Изменить размер шрифта - +

— Спенсер, что бы ты ни вспомнил, ты не станешь себя вести, как твой отец. Это не может случиться в одно мгновение, как бы ужасно все ни было.

— Откуда ты все знаешь? Я провел шестнадцать лет, пытаясь что-то выяснить. Подходил к этой тайне и так и эдак. Я старался освободиться из темноты, но мне это не удалось. Но если что-то случится… — Она поставила пистолет на предохранитель. — Элли…

— Я не хочу, чтобы раздался случайный выстрел.

— Мой отец боролся со мной на ковре, щекотал меня и корчил мне рожи, когда я был маленьким. Он играл со мной в мяч. Когда я захотел научиться рисовать, он терпеливо учил меня. Но до и после… он приходил сюда, тот же самый человек, и мучил женщин и девочек, час за часом, и иногда даже по нескольку дней. Он легко переходил от этого мира к тому, который находился наверху…

— Я не собираюсь держать тебя под прицелом. Я не боюсь, что ты обратишься в какого-то монстра. Я знаю, что это невозможно. Пожалуйста, Спенсер, не проси меня об этом. Нам нужно довести дело до конца.

В тишине катакомб он остановился на мгновение, чтобы подготовить себя к следующему шагу. В этой длинной комнате ничто не двигалось. Никакие крысы, изуродованные, или какие бы то ни было другие твари здесь больше не жили. Дресмунды получили инструкции избавиться от них, прибегнув к яду.

Спенсер открыл черную дверь.

Зажег свет.

Помедлил на пороге, потом вошел внутрь.

Собака с несчастным видом последовала за ним. Может, она боялась оставаться одна в катакомбах. Но может, в этот раз ее страдания были полностью связаны с настроением хозяина. Значит, она понимала, что тому была нужна компания. Рокки не отходил от Спенсера.

Элл и вошла последней, и тяжелая дверь закрылась за ней.

Место бойни было таким же неприятным, как в ночь ножей и скальпелей. Исчез стол из нержавеющей стали, и комната была пуста. В полной черноте не на чем было задержать взгляд. В какой-то момент комната словно сузилась до размеров гроба, а потом вдруг показалась гораздо больше, чем была на самом деле. Единственным источником света оставалась лампочка в черном патроне под потолком.

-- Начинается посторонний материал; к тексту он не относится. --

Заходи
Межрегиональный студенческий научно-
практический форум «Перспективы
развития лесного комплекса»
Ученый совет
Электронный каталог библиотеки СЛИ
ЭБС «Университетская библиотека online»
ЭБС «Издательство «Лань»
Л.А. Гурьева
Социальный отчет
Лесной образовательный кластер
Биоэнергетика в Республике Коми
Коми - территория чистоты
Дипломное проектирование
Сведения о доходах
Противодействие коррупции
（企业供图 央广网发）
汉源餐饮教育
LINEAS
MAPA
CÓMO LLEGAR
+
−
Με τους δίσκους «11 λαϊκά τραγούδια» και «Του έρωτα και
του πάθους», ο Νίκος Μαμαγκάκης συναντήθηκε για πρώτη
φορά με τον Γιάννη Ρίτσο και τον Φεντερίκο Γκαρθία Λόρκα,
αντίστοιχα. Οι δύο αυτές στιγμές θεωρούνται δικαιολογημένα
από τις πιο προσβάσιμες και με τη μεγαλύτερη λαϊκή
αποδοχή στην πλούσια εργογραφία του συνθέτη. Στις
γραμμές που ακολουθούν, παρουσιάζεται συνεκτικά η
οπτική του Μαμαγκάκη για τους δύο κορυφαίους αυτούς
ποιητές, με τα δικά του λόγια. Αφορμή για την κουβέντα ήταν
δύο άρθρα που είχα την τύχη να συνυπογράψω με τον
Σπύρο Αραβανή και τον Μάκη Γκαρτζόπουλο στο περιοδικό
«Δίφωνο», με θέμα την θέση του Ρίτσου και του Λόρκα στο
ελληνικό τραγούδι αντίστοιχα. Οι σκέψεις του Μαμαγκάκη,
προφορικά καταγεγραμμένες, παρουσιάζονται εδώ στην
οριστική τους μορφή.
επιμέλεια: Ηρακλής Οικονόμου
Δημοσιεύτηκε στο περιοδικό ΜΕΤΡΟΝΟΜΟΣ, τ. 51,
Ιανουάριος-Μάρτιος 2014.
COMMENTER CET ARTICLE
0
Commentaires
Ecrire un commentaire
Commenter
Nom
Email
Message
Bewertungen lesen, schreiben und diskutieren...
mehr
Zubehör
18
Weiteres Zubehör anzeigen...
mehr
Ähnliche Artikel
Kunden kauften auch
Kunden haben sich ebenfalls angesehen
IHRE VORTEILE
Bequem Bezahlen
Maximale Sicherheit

Дресмундам приказали, чтобы свет был во всех помещениях. Им не говорили, чтобы они убирали в этой комнате, но здесь было совсем мало пыли.

Видимо, потому, что комната была плотно закрыта и в ней не было вентиляции.

Это было хранилище времени, запертое на шестнадцать лет. Здесь хранилась не память о прошлом, а потерянные воспоминания.

На Спенсера комната подействовала неожиданно сильно. Сейчас, спустя шестнадцать лет, он ясно представлял блеск скальпеля под лампой.

 

…Босиком, держа в левой руке пистолет, я спешу вниз из студии, где я стрелял в своего отца. Я пробираюсь сюда через дверцу шкафа, в мир, не похожий на тот, что остался там, наверху, а напоминающий мир из книг Льюиса Кэрролла. Я бегу через катакомбы и боюсь взглянуть направо или налево, потому что мне кажется, что все эти мертвые женщины пытаются освободиться от гипса и из своих ниш. Меня вдруг обуял дикий страх, что они смогут выбраться оттуда — как будто гипс еще не застыл, — они дотянутся до меня и заберут меня с собой в одну из этих ниш. Я сын своего отца, и будет справедливо, если я задохнусь под холодным мокрым гипсом. Он просочится в ноздри и польется вниз в мое горло, и я превращусь в одну из фигур этой выставки, перестану дышать и стану прибежищем для крыс.

У меня так сильно бьется сердце, что после каждого удара немного темнеет в глазах. Это происходит на короткое время, как будто прилив крови разрывает сосуды в глазном яблоке. Я ощущаю каждый удар сердца в своей правой руке. У меня пульсируют от боли фаланги — «лаб-даб», три маленьких сердечка в каждом пальце. Но мне приятна эта боль. Мне нужно почувствовать сильную боль.